| GIVEN RECORDS |
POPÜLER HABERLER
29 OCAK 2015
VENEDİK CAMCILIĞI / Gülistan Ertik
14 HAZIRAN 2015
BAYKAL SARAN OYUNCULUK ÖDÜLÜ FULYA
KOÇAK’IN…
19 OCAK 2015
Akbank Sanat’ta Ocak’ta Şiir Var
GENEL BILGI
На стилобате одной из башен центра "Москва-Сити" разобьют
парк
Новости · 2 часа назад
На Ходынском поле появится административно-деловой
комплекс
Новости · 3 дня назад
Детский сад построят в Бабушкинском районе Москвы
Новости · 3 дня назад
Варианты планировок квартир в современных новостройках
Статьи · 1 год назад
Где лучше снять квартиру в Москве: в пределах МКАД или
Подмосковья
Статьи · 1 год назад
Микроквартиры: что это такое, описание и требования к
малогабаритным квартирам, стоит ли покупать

| PROBLEM DETAILS |
Copy all of the lines above exactly, keeping each one on its own line in the same order.

| ANSWER AREA |
POPÜLER HABERLER
29 OCAK 2015
VENEDİK CAMCILIĞI / Gülistan Ertik
14 HAZIRAN 2015
BAYKAL SARAN OYUNCULUK ÖDÜLÜ FULYA
KOÇAK’IN…
19 OCAK 2015
Akbank Sanat’ta Ocak’ta Şiir Var
GENEL BILGI
На стилобате одной из башен центра "Москва-Сити" разобьют
парк
Новости · 2 часа назад
На Ходынском поле появится административно-деловой
комплекс
Новости · 3 дня назад
Детский сад построят в Бабушкинском районе Москвы
Новости · 3 дня назад
Варианты планировок квартир в современных новостройках
Статьи · 1 год назад
Где лучше снять квартиру в Москве: в пределах МКАД или
Подмосковья
Статьи · 1 год назад
Микроквартиры: что это такое, описание и требования к
малогабаритным квартирам, стоит ли покупать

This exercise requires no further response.